• TEXTE PROPOSÉ:
Pourquoi lancez-vous cet appel ?
Patrice Gourrier : Face à l’horreur des attentats de Paris, mais aussi des événements plus récents comme l’exécution du pilote jordanien, il me semble nécessaire d’évoquer la question du mal. Chez les catholiques, le diable – que l’on appelle aussi le diviseur – est celui qui se met en travers, non seulement de notre relation à Dieu et des échanges entre êtres humains, mais aussi en travers de nous-mêmes. Les Pères du désert nous enseignent que l’un des moyens de mener le combat intérieur contre le diviseur consiste à jeûner. L’idée m’est ainsi venue de proposer cette démarche aux côtés des autres religions, qui la pratiquent toutes.
Mohammed Chirani : J’ai tout de suite adhéré à ce projet de jeûne porté par les grandes traditions religieuses. Chez nous, aussi bien en France qu’en Algérie, où j’ai vécu dans ma jeunesse et appris l’arabe, il occupe effectivement une place centrale. Nous nous abstenons de nourriture et d’eau durant les journées du mois du Ramadan, mais aussi le dixième jour après le début de l’année selon le calendrier de l’islam, en souvenir du moment où Dieu a libéré les juifs de l’esclavage de Pharaon. C’est pour cela que je suis heureux de pouvoir prendre cette initiative auprès de l’ensemble des fils d’Abraham.
En quoi est-ce important de jeûner dans la situation tendue que nous vivons actuellement ?
M.C. Quand nous nous privons de boire et de manger, du matin au soir, notre corps s’affaiblit, nous pensons davantage à Dieu, nous sommes moins rattachés à la terre et à la matière. Nous devenons plus forts spirituellement et pouvons contenir notre colère. Cette maîtrise me semble vitale pour nous aider à faire face aux événements actuels.
Les chrétiens le perçoivent-ils aussi
comme une force ?

• CONSIGNE:
Poursuivez l'entretien sur le jeûne juste après sa dernière phrase. La liste provient d'une autre source que l'entretien sur le jeûne.

• EXTRAITS DE DONNÉES:

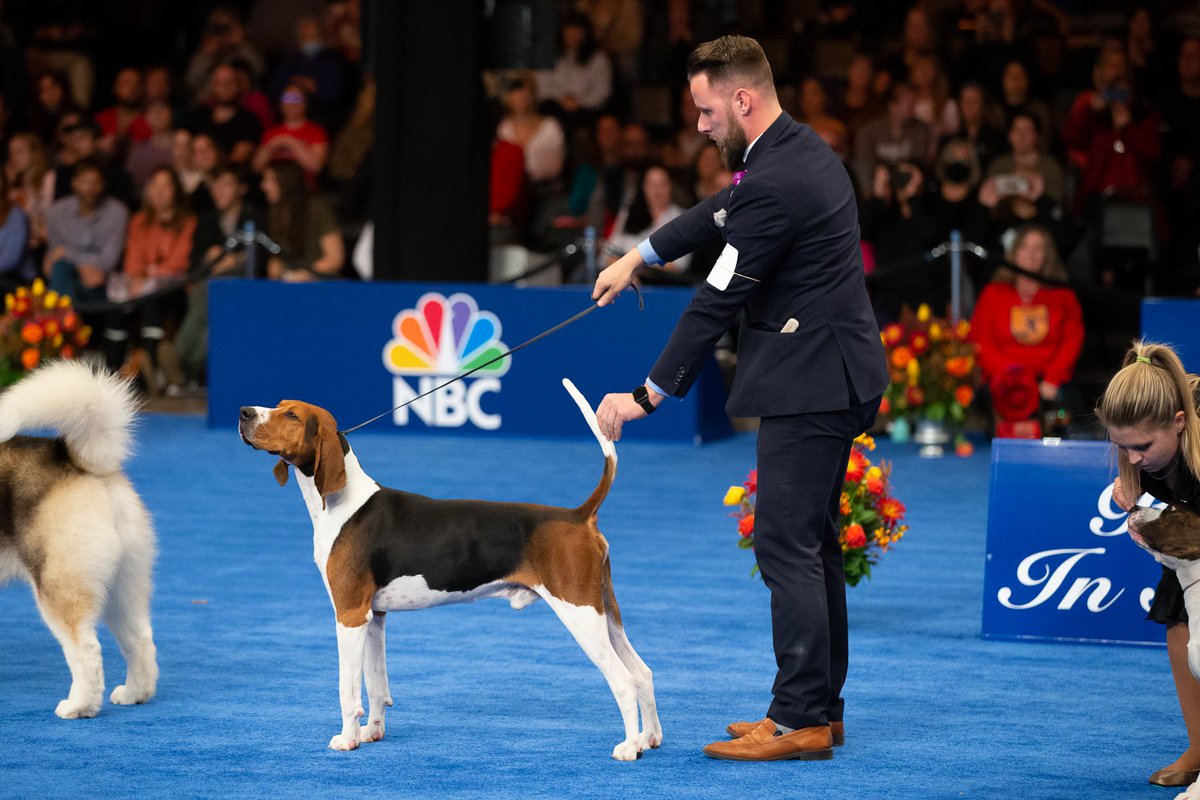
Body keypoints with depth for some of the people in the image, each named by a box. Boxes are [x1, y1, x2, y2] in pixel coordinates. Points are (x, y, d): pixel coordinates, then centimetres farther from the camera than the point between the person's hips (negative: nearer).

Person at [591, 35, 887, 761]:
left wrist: (649, 396, -13)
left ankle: (801, 721, -8)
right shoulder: (802, 149, 10)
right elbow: (725, 211, 28)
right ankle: (821, 706, 21)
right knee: (812, 542, 15)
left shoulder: (775, 182, -21)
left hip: (809, 382, -11)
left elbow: (718, 303, -19)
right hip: (833, 374, 11)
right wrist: (642, 256, 31)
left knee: (788, 545, -9)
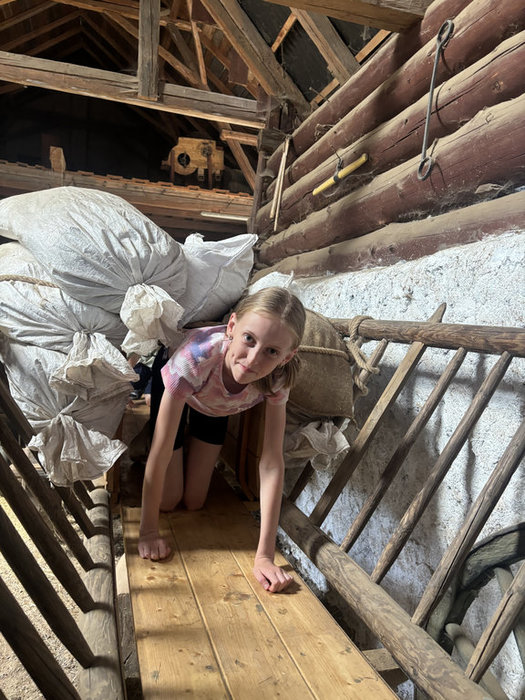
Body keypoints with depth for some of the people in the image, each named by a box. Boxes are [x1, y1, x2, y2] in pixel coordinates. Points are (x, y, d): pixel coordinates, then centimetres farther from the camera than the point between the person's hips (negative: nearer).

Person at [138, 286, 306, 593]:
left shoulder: (277, 376, -36)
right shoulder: (197, 356, -46)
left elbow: (272, 461, -33)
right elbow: (160, 452, -37)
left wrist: (265, 555, -35)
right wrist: (148, 532, -27)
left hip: (213, 407, 2)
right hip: (175, 391, -2)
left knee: (193, 502, 9)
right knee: (167, 500, 3)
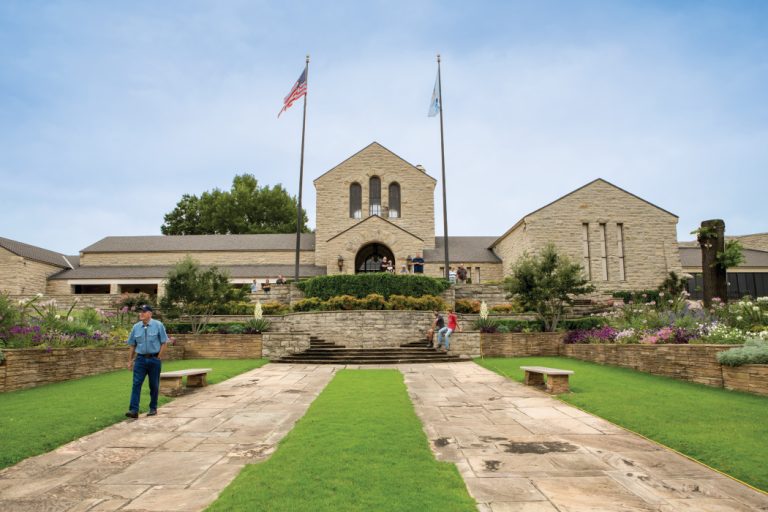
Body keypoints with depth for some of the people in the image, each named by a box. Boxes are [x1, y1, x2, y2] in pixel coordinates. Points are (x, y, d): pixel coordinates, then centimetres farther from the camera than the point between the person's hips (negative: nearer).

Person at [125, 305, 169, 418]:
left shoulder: (158, 325, -5)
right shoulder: (136, 327, 4)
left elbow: (164, 343, -4)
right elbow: (132, 345, 11)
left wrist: (158, 358, -8)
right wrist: (130, 360, 10)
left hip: (154, 359, -2)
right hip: (140, 359, 2)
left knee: (154, 385, 7)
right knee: (136, 384, -7)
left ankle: (153, 408, 19)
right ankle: (134, 410, -8)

• RÉPONSE ATTENDUE:
P.G. Tout à fait. Relisons les tentations du Christ au désert et notamment la première qui évoque la faim corporelle. Le diable lui lance : « Si tu es Fils de Dieu que ces pierres se transforment en pain. » Jésus répond alors : « L’homme ne vit pas seulement de pain, mais de toute parole qui sort de la bouche de Dieu. » Dans cet échange, nous passons d’un registre physique à une dimension plus spirituelle. Se priver de nourriture affaiblit le corps et atténue les passions qui nous divisent. Cette transformation en chacun de nous suscite des évolutions collectives.
Dans l’islam cette dimension communautaire compte-t-elle aussi ?
M.C. Effectivement, le jeûne nous ouvre aux autres, il nous amène notamment à devenir plus généreux vis-à-vis des pauvres. Lorsque nous avons faim, nous éprouvons ce que ressentent ceux qui n’ont pas accès à la nourriture. Nous prenons conscience que nous appartenons à une communauté où sont présents les nécessiteux avec qui nous devons partager.
P.G. Dans le livre d’Isaïe (58, 7), Dieu dit : « Le jeûne qui me plaît, c’est partager son pain avec celui qui a faim, héberger les pauvres sans abri… » Il ne faut pas concevoir le jeûne comme une privation, mais comme une autre manière de donner, de s’abstenir de toutes les passions qui nous dévorent pour nouer une relation plus juste avec les autres. Il s’agit de retrouver la joie du partage.
Vous insistez tous les deux sur la dimension spirituelle. Qu’apporte-t-elle par rapport à des jeûnes thérapeutiques ?
M.C. Il y a un hadith qui explique que « toutes les adorations, la prière, l’aumône, vous les faites pour vous, mais il y a une seule chose qui va directement à Dieu : le jeûne ». Toutes les autres adorations sont visibles. Par contre, personne ne peut savoir si vous ne mangez pas, cela ne regarde que vous et Dieu.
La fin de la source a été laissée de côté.